# Australia 457 Visa from Pakistan



## farrukh3006 (Oct 8, 2011)

Hello to everyone,

I am Farrukh living in karachi Pakistan and working in one of the biggest bank in Pakistan as Branch Manager. I have recently meet up with a consultant and applying for a 457 australian visa through him. 

I just want to know that:
is there any one apply from Pakistan for 457 visa?
What are the prospects for any Pakistani for that visa?
What are the prospects for a banker in Australia?

and any other advise from any one have experience. Waiting for your replies.


----------



## Guest (Feb 19, 2013)

Have you found a job in Australia that is willing and able to sponsor?


----------



## awaragird (Feb 19, 2013)

As per my memory, it is a visa under business class and you must have to have:
- sponsorship from an employer (in your case a financial institution/bank etc)
====
§ **PROBLEM 1**: In the 457 visa thread, what job does farrukh3006 hold?
§ **PROBLEM 2**: Write a continuation of the 457 visa thread, starting right after its last line.
The lines that come next have no connection to the 457 visa thread.

§ **INPUT DATA**:
====
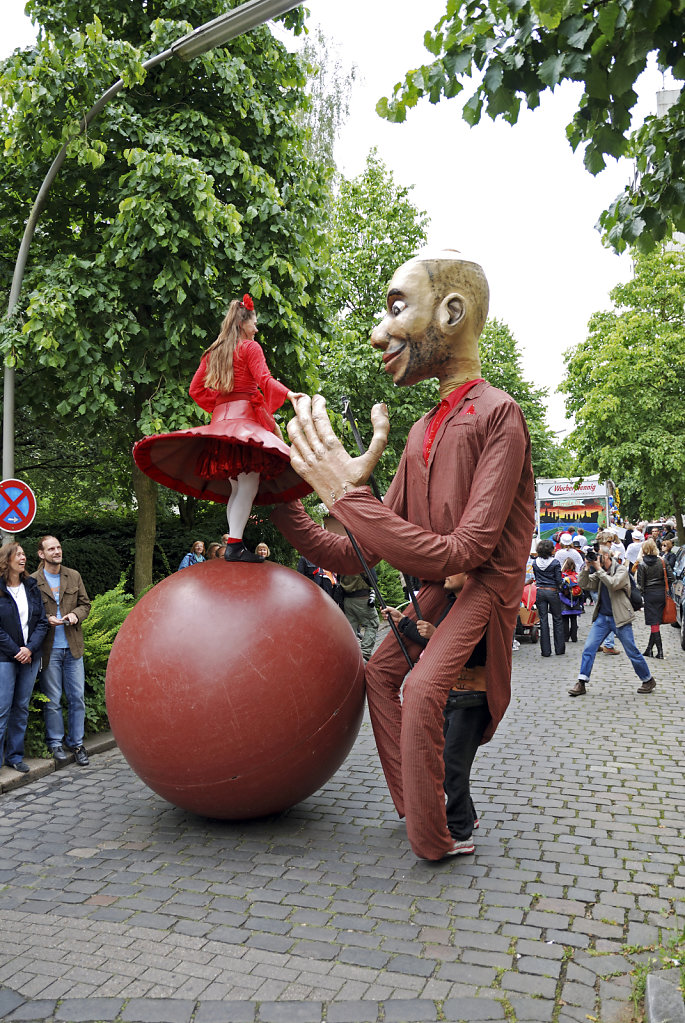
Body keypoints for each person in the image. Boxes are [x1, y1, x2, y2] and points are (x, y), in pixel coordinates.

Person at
====
§ **TASK RESULT 1**: Branch Manager.

§ **TASK RESULT 2**:
- your skills must be from a skilled occupation list specific to 457 visa
- these skilled must be assessed from a relevant profession body in australia as 'acceptable'
- minimum IELTS 7

Here there are many 'desis' who almost all of them have either IT qualifications or Accountant.
As per my knowledge it is very hard to enter in this (banking and finance) industry based on overseas qualifications + very hard to get sponsorship when there are already people looking for sponsorship from within australia (for example students)

Bear in mind, the govt have changed policies and now most of the students have to have sponsorship to get permanent visas.....therefore students are doing whatever to get sponsorships....

I suppose I answered all your questions.

awaragird
australia


----------



## rafay (Jul 16, 2011)

awaragird said:


> As per my memory, it is a visa under business class and you must have to have:
> - sponsorship from an employer (in your case a financial institution/bank etc)
> - your skills must be from a skilled occupation list specific to 457 visa
> - these skilled must be assessed from a relevant profession body in australia as 'acceptable'
> ...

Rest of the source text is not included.